Aussitôt le baccalauréat terminé, les responsables des examens nationaux annonçaient une délibération qui devrait intervenir entre le 24 et le 26 juillet. A l’heure où nous écrivions ces lignes, on apprend que la saisie avait pris fin à Ngazidja, contrairement aux autres îles. En tout cas, elle ne dépassera pas demain, mercredi, nous dit-on.

Après la fin du baccalauréat, la délibération est le moment le plus attendu. Les candidats, les enseignants ou encore les parents d’élèves s’impatientent. Cette année, les choses semblent aller un peu plus vite. Et l’attente pourrait s’estomper d’ici 24 heures. Car comme il était annoncé le 18 juillet, par le directeur de l’Office national des examens et concours (Onec), Abdou Ali, la délibération devrait intervenir au plus tard le 26 juillet. Soit une semaine après la fin des épreuves écrites sur l’ensemble du pays. Joint au téléphone hier, lundi, ce dernier s’est réservé de donner une confirmation quant à une délibération ce mardi.

Il n’avait toutefois pas laissé entendre un changement du calendrier. «Nous attendons la fin des travaux qui suivent la correction notamment la saisie qui, généralement, prend beaucoup de temps. Selon les dernières informations qui me sont parvenues ce matin (hier, Ndlr), C’est seulement à Ngazidja où on a pu terminé la saisie. e.

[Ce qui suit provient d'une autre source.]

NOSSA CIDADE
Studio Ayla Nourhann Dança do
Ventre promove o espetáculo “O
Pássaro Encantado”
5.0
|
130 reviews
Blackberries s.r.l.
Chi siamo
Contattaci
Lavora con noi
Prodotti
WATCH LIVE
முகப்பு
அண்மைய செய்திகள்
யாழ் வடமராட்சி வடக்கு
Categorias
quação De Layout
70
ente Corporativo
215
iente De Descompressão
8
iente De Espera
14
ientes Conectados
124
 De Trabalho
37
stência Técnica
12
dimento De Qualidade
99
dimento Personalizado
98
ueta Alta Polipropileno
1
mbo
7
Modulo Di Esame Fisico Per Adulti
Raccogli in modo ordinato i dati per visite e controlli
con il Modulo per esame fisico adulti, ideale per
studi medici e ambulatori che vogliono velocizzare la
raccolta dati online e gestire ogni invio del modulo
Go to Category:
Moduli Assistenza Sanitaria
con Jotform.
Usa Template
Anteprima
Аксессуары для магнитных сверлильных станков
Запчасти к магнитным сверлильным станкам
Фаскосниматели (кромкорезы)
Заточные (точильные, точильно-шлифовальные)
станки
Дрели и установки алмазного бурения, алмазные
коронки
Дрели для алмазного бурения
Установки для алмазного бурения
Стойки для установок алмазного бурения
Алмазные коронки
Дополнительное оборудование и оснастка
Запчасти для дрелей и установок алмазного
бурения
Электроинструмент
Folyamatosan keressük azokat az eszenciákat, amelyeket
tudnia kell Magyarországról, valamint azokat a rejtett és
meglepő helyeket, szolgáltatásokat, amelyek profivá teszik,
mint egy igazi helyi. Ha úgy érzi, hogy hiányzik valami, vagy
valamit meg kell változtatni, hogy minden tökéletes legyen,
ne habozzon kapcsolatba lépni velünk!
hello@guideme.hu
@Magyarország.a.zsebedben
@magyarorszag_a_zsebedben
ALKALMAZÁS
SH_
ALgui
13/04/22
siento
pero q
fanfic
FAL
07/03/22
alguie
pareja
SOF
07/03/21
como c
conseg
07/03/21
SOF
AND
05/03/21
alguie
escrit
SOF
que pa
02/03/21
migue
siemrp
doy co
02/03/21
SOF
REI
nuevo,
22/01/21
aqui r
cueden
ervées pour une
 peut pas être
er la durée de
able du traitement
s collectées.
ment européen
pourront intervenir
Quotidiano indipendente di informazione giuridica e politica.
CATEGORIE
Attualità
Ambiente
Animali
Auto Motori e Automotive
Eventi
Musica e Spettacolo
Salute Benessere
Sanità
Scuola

Donc il est difficile de confirmer une délibération au 24 juillet pour le moment», a expliqué Abdou Ali. L’évolution du processus à Ngazidja suit plutôt bien son bon chemin pour être au rendez-vous.

Tout dépend de la confrontation

Une délibération le 24 juillet ? C’est le souhait du président de jury au niveau de Ngazidja, Ali Mohamed Mbaye. «La probabilité est de mise, mais prudence oblige», estime cet ancien président de jury du baccalauréat session 2015 à Mwali. Son objectif : prévenir et éviter la désinformation à l’approche du référendum pour les candidats qui seront admis au second groupe. «Si nous arrivions à délibérer demain, il serait encore plus facile de relancer la machine pour que jusqu’au 27, les élèves puissent en toute aisance passer leurs examens. Jusque-là, nous espérons délibérer demain mais il y a des conditions à réunir», a-t-il fait indiqué, insistant notamment sur la saisie. Celle-ci a débuté la veille de la fin de la correction. Et était en cours, d’après notre interlocuteur, lors de l’entretien d’hier qui a eu lieu au Lycée Saïd Mohamed Cheikh de Moroni.

Deux heures au maximum étaient suffisantes pour que l’équipe du secrétariat achève la saisie des notes des 7.754 candidats ayant composé le baccalauréat à Ngazidja. «C’est l’exercice le plus compliqué», admet Ali Mohamed Mbaye. «Parce qu’il consiste à vérifier les notes de chaque candidat sur deux ordinateurs. Une manière de bien s’assurer qu’il n’y a pas eu d’erreurs. Si un élève obtient 10 en anglais, la note doit être la même lors de la confrontation. Nous souhaiterions en finir la confrontation ce mardi «, a-t-il poursuivi.

Toutefois, précise-t-il, plus le nombre d’erreurs répertoriées est anodin, mieux ce sera pour ce qui est de la délibération. Moins de 24 heures avant la fin du processus, celui qui, pour la cinquième fois, assure la présidence du jury du bac dans le pays, a dressé un bilan satisfaisant concernant le déroulement de l’examen. Absence de fautes sur les épreuves écrites, excepté l’arabe, des sites abritant les examens répondant aux normes, des correcteurs choisis selon les profils sollicités, un jury de surveillance à la hauteur nous dit-on. Les remarques faites par le président de jury témoignent de la satisfaction qu’il éprouve en tant que responsable qui est habitué aux nombreuses bavures constatées chaque année.